Aurora Executive Chairman and interim CEO Michael Singer told CNBC, “I think the Reliva acquisition is a responsible strategic entry into the U.S. market; and for Aurora, delivers a key aspect of our reset plan.”
He further added that this acquisition translates to immediate access into the world’s largest cannabinoid market.
Over the previous 12-month period, Reliva has managed to generate positive earnings before interest, taxes, depreciation, and amortization (EBITDA). As a part of its debt pact signed in February, Aurora is required to generate positive adjusted EBITDA by the end of the first fiscal quarter of 2021.
Aurora said that amongst a lengthy list of potential partners, Reliva stood out because of several reasons: their positive EBITDA, emphasis on regulatory, testing and compliance protocols, a strong marketing team with substantial experience and strong relationships with important trade partners.
In February, Aurora’s CEO Terry Booth retired. The company announced 500 layoffs and a write-down of approximately $700 million in product and equipment.
Aurora reported net losses of about $980 million on net revenues of $47.7 million during the second fiscal quarter of 2020. Over the fourth quarter of 2019, the company’s international medical cannabis revenues fell from $3.8 million to $1.5 million.
Singer believes that the acquisition deal will resonate with investors and help restore the confidence that they lost in Aurora and cannabis stocks.
Singer said that along with the long-term goal of entering the U.S. market for CBD and cannabis, the deal also complements the short-term goal of Aurora reaching profitability in the next fiscal year.
“It’s creative and profitable,” Singer said, further adding that Reliva has no debt. “Reliva has access to 20,000 retail locations and even more important strong relationships with the leading wholesalers and distributors in the U.S.”
Singer believes that the partnership will “create an international cannabinoid leader that we believe can deliver robust revenue and profitable growth.”
In one of the statements, Singer said, “We have taken the time necessary to carefully assess the Company’s entry into the U.S. market, and we firmly believe that the combination with Reliva will create significant long-term value as Reliva provides us options to grow in hemp-derived CBD internationally.

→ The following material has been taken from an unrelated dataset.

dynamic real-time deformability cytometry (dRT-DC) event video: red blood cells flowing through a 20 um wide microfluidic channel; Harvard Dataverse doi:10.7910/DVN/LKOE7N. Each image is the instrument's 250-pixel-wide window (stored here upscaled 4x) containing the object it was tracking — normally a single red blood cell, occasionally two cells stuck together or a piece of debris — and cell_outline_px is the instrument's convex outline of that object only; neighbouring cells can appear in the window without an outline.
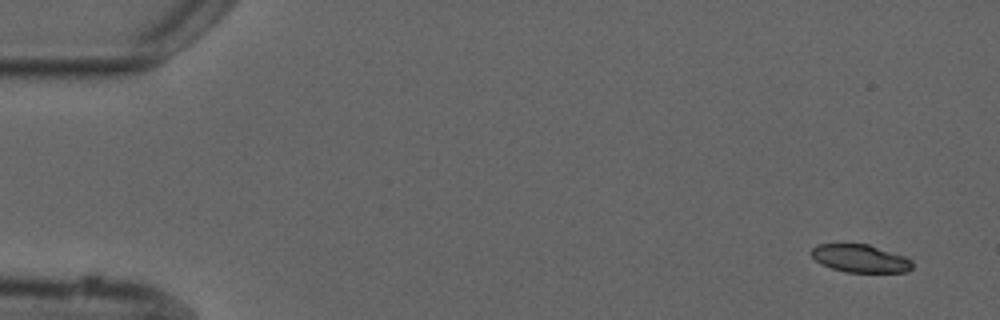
{"species": "common noctule bat (a hibernating species)", "species_latin": "Nyctalus noctula", "temperature_condition": "cold", "stored_images_in_passage": 8, "camera_frame_rate_fps": 3000, "um_per_image_px": 0.085, "animal": {"sex": "male", "forearm_length_mm": 52.5}, "frame": {"image": 1, "passage_image": 1, "time_ms": 0.0, "image_size_px": [1000, 320], "cell_outline_px": [[912, 268], [908, 272], [844, 272], [820, 264], [808, 252], [816, 244], [868, 244], [904, 256], [912, 260]], "centroid_in_image_um": [73.09, 21.97], "position_along_channel_um": 11.9, "area_um2": 16.47}}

Similar to Aurora, Reliva has a strong entrepreneurial spirit and successful track record of transforming categories and creating growth brands.”

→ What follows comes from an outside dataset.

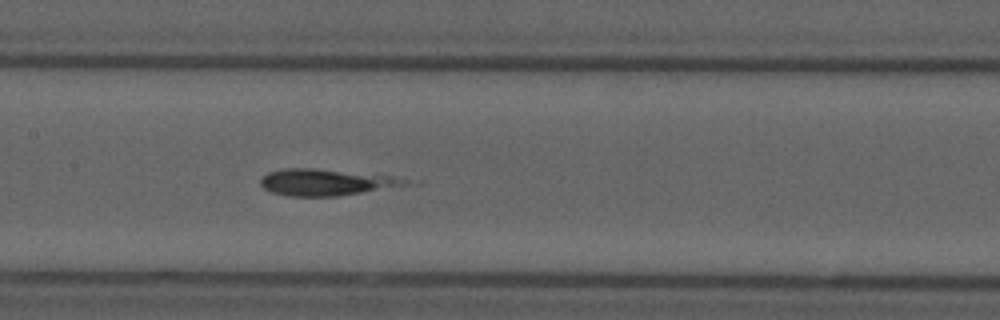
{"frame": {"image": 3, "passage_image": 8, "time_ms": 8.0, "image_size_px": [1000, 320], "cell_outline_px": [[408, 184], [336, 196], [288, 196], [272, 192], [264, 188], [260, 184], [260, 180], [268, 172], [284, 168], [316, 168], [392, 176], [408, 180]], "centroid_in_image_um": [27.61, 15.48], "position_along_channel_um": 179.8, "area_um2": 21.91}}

On the other hand, Miguel Martin, CEO of Reliva, said in a conversation with CNBC that the deal would increase the scale of Reliva and its international exposure while maintaining its pricing to capitalize on the U.S market during the COVID-19 pandemic.
Martin added, “All of our products retail for less than $20. When you are dealing with mass retail, it is important that you provide that type of spectrum of pricing, particularly in this market where affordability of value are particularly important.”
Although the deal is expected to impress investors, cannabis analyst Bill Kirk of MKM Partners told CNBC that the deal might have headwinds since there is a lack of clarity on edible CBD from U.S FDA and declining prices of CBD in the U.S.
Kirk believes that the deal may not excite investors and shareholders. He said, “Aurora investors are sick of the equity dilutions they are experiencing. The company has done deals using their equity, and Aurora has had to raise equity to pay expenses.”
The deal, which marks Aurora’s entry into the U.S. cannabis market, is expected to close in June.